Ahern was annoyed that a compromise agreed by the two governments the previous night had been set aside by the Ulster Unionists
The following day, 8 April, the two men met for breakfast at Hillsborough Castle. Having met Trimble for two hours the previous evening, the prime minister said he wasn’t bluffing, and if there wasn’t movement on the list of cross-border implementation bodies, "the Governments would probably have to begin to work out an exit strategy".
This was a key moment in the entire process: Ahern was faced with the choice of risking the collapse of the talks, or backing down over what he regarded as a key part of the proposed deal.
The temptation to compromise must have been immense: but he insisted that the cross-border bodies must have real teeth. "If Trimble was only prepared to contemplate 'chat-shows’ in Strand Two [North-South relations], it would be best to organize an exit strategy at this stage".
Blair gave a conciliatory answer, insisting that Trimble was prepared to agree substantial North/South bodies, and that it was only a question of presentation.
Donaldson stance 'involved posturing'
The problem dominated the following day’s breakfast meeting as well. Ahern was annoyed that a compromise on the issue agreed by the two governments the previous night had been set aside by the Ulster Unionists, who were now attempting to reopen the negotiation, with Jeffrey Donaldson trying to have the bodies set up by legislation in the Assembly rather than at Westminster.
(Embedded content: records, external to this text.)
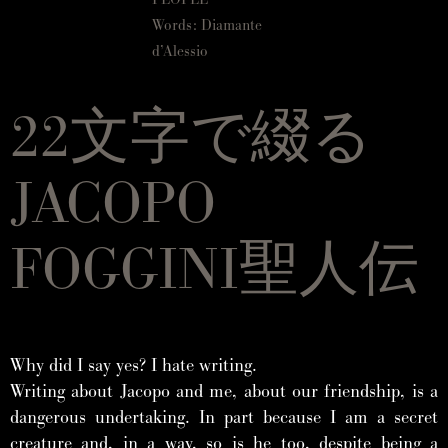
Words: Diamante
d’Alessio
22文字で綴る
JACOPO
FOGGINI聖人伝
Why did I say yes? I hate writing.
Writing about Jacopo and me, about our friendship, is a
dangerous undertaking. In part because I am a secret
creature and, in a way, so is he too, despite being a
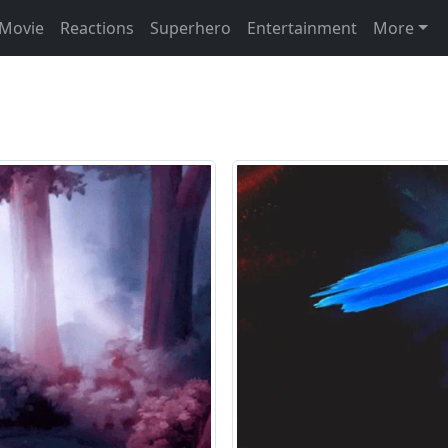
Movie
Reactions
Superhero
Entertainment
More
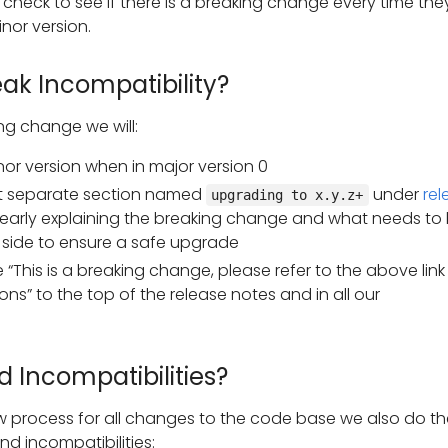
 check to see if there is a breaking change every time the
nor version.
ak Incompatibility?
ng change we will:
or version when in major version 0
 separate section named
under
rel
upgrading to x.y.z+
early explaining the breaking change and what needs to
 side to ensure a safe upgrade
“This is a breaking change, please refer to the above link 
ons” to the top of the release notes and in all our
 Incompatibilities?
w process for all changes to the code base we also do th
ind incompatibilities:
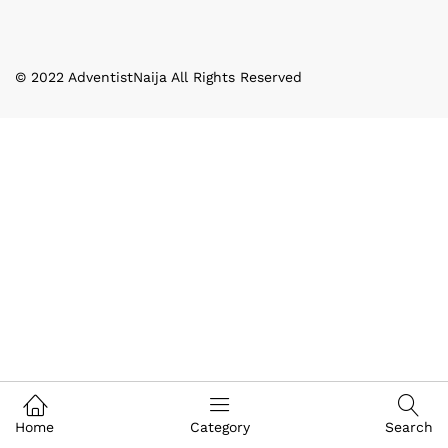
© 2022 AdventistNaija All Rights Reserved
Home
Category
Search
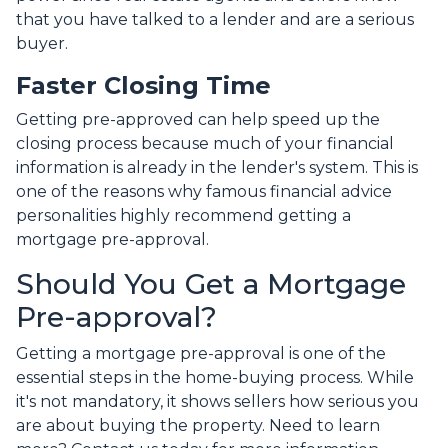
that you have talked to a lender and are a serious
buyer.
Faster Closing Time
Getting pre-approved can help speed up the
closing process because much of your financial
information is already in the lender's system. This is
one of the reasons why famous financial advice
personalities highly recommend getting a
mortgage pre-approval.
Should You Get a Mortgage
Pre-approval?
Getting a mortgage pre-approval is one of the
essential steps in the home-buying process. While
it's not mandatory, it shows sellers how serious you
are about buying the property. Need to learn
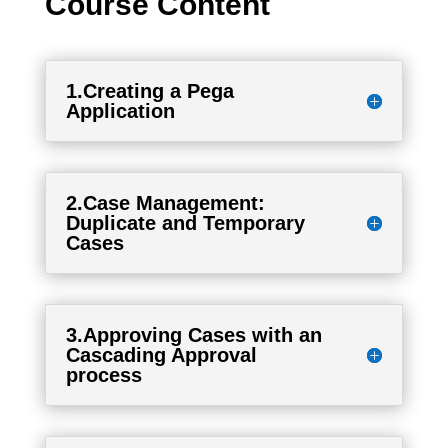
Course Content
1.Creating a Pega
Application
2.Case Management:
Duplicate and Temporary
Cases
3.Approving Cases with an
Cascading Approval
process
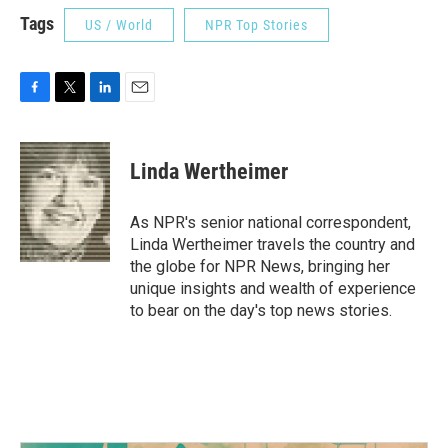
Tags
US / World
NPR Top Stories
F
T
L
E
a
w
i
m
c
i
n
a
e
t
k
i
Linda Wertheimer
b
t
e
l
o
e
d
o
r
I
As NPR's senior national correspondent,
k
n
Linda Wertheimer travels the country and
the globe for NPR News, bringing her
unique insights and wealth of experience
to bear on the day's top news stories.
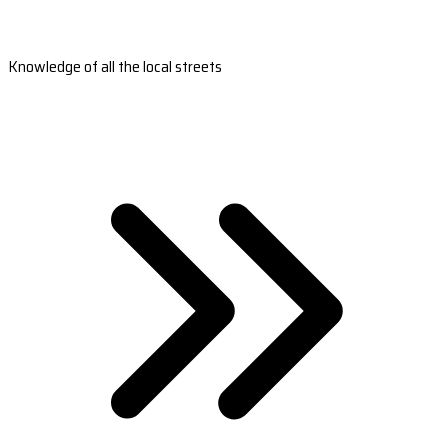
Knowledge of all the local streets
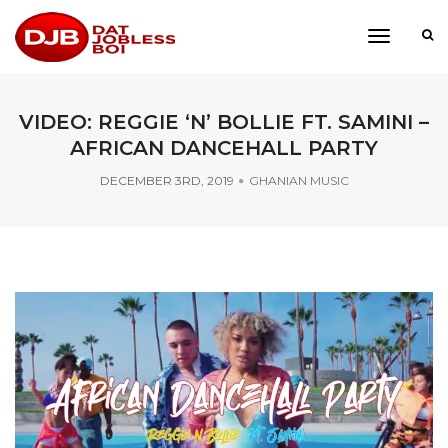
toggle
navigati
VIDEO: REGGIE ‘N’ BOLLIE FT. SAMINI –
AFRICAN DANCEHALL PARTY
DECEMBER 3RD, 2019
GHANIAN MUSIC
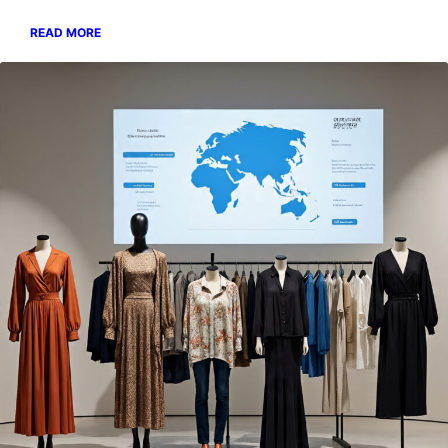
READ MORE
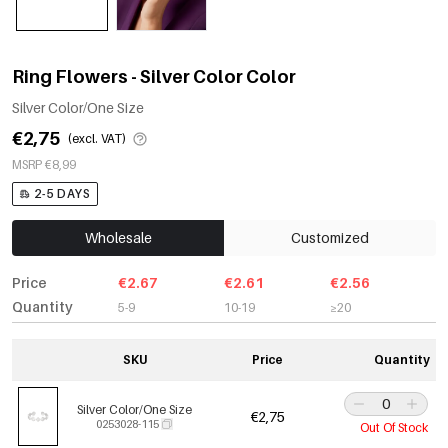
Ring Flowers - Silver Color Color
Silver Color/One Size
€2,75
(excl. VAT)
MSRP €8,99
2-5 DAYS
Wholesale
Customized
Price
€2.67
€2.61
€2.56
Quantity
5-9
10-19
≥20
SKU
Price
Quantity
Silver Color/One Size
€2,75
0253028-115
Out Of Stock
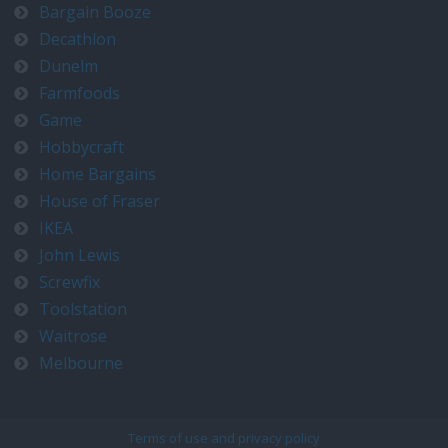
Bargain Booze
Decathlon
Dunelm
Farmfoods
Game
Hobbycraft
Home Bargains
House of Fraser
IKEA
John Lewis
Screwfix
Toolstation
Waitrose
Melbourne
Terms of use and privacy policy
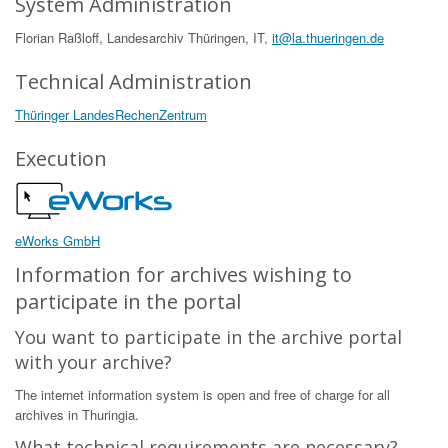
System Administration
Florian Raßloff, Landesarchiv Thüringen, IT,
it@la.thueringen.de
Technical Administration
Thüringer LandesRechenZentrum
Execution
eWorks GmbH
Information for archives wishing to
participate in the portal
You want to participate in the archive portal
with your archive?
The internet information system is open and free of charge for all
archives in Thuringia.
What technical requirements are necessary?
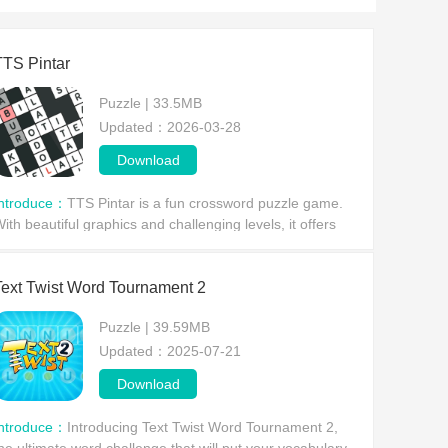
TTS Pintar
Puzzle | 33.5MB
Updated：2026-03-28
Download
Introduce：
TTS Pintar is a fun crossword puzzle game.
ith beautiful graphics and challenging levels, it offers
layers a thrilling and exciting puzzle experience. In TTS
intar, players simply tap to place lett
Text Twist Word Tournament 2
Puzzle | 39.59MB
Updated：2025-07-21
Download
Introduce：
Introducing Text Twist Word Tournament 2,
The problem with this, Ahern pointed out, was that he couldn’t depend on unionists actually introducing such legislation if it was up to them: "The fundamental difficulty… was that we did not trust the Unionists".

Blair speculated that Donaldson’s attitude "involved a certain amount of posturing for internal advantage in the party".
Ahern agreed that "there was a lot of internal division in the UUP delegation". The official note of the conversation goes on to claim: "Trimble had tried his best to mislead his colleagues at certain points in the meeting last night (and the Taoiseach had endeavoured to be helpful to him in this respect)."
Whether due to such misdirection or not, the two leaders managed to shepherd the parties over the line the following day, and the Good Friday Agreement was signed. Though, as it quickly turned out, making the Agreement work was no easy task.
Based on documents now available to view in the National Archives of Ireland.